>>>
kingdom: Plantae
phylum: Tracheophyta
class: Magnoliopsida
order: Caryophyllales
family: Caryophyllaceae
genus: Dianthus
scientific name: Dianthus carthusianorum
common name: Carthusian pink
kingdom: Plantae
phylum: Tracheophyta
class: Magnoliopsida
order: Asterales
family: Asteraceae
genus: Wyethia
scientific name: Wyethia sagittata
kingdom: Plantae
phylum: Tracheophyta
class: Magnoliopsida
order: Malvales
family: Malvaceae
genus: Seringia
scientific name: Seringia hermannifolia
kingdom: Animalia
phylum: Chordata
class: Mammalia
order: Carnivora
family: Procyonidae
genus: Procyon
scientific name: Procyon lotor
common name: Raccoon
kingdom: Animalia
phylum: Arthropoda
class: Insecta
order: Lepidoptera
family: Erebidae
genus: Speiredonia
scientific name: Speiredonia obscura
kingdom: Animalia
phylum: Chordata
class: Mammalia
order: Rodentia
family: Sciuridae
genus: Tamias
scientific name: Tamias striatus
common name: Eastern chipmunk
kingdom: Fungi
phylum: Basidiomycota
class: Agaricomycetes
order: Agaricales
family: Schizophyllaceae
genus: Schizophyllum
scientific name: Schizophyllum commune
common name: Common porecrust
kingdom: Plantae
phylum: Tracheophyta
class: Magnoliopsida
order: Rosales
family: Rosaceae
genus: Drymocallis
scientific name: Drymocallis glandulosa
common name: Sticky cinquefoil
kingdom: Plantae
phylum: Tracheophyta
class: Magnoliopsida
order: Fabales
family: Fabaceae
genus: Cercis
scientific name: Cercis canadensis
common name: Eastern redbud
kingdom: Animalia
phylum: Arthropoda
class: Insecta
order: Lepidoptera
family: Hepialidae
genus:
<<<
Reproduce every line above word for word, keeping the same order.

kingdom: Plantae
phylum: Tracheophyta
class: Magnoliopsida
order: Caryophyllales
family: Caryophyllaceae
genus: Dianthus
scientific name: Dianthus carthusianorum
common name: Carthusian pink
kingdom: Plantae
phylum: Tracheophyta
class: Magnoliopsida
order: Asterales
family: Asteraceae
genus: Wyethia
scientific name: Wyethia sagittata
kingdom: Plantae
phylum: Tracheophyta
class: Magnoliopsida
order: Malvales
family: Malvaceae
genus: Seringia
scientific name: Seringia hermannifolia
kingdom: Animalia
phylum: Chordata
class: Mammalia
order: Carnivora
family: Procyonidae
genus: Procyon
scientific name: Procyon lotor
common name: Raccoon
kingdom: Animalia
phylum: Arthropoda
class: Insecta
order: Lepidoptera
family: Erebidae
genus: Speiredonia
scientific name: Speiredonia obscura
kingdom: Animalia
phylum: Chordata
class: Mammalia
order: Rodentia
family: Sciuridae
genus: Tamias
scientific name: Tamias striatus
common name: Eastern chipmunk
kingdom: Fungi
phylum: Basidiomycota
class: Agaricomycetes
order: Agaricales
family: Schizophyllaceae
genus: Schizophyllum
scientific name: Schizophyllum commune
common name: Common porecrust
kingdom: Plantae
phylum: Tracheophyta
class: Magnoliopsida
order: Rosales
family: Rosaceae
genus: Drymocallis
scientific name: Drymocallis glandulosa
common name: Sticky cinquefoil
kingdom: Plantae
phylum: Tracheophyta
class: Magnoliopsida
order: Fabales
family: Fabaceae
genus: Cercis
scientific name: Cercis canadensis
common name: Eastern redbud
kingdom: Animalia
phylum: Arthropoda
class: Insecta
order: Lepidoptera
family: Hepialidae
genus:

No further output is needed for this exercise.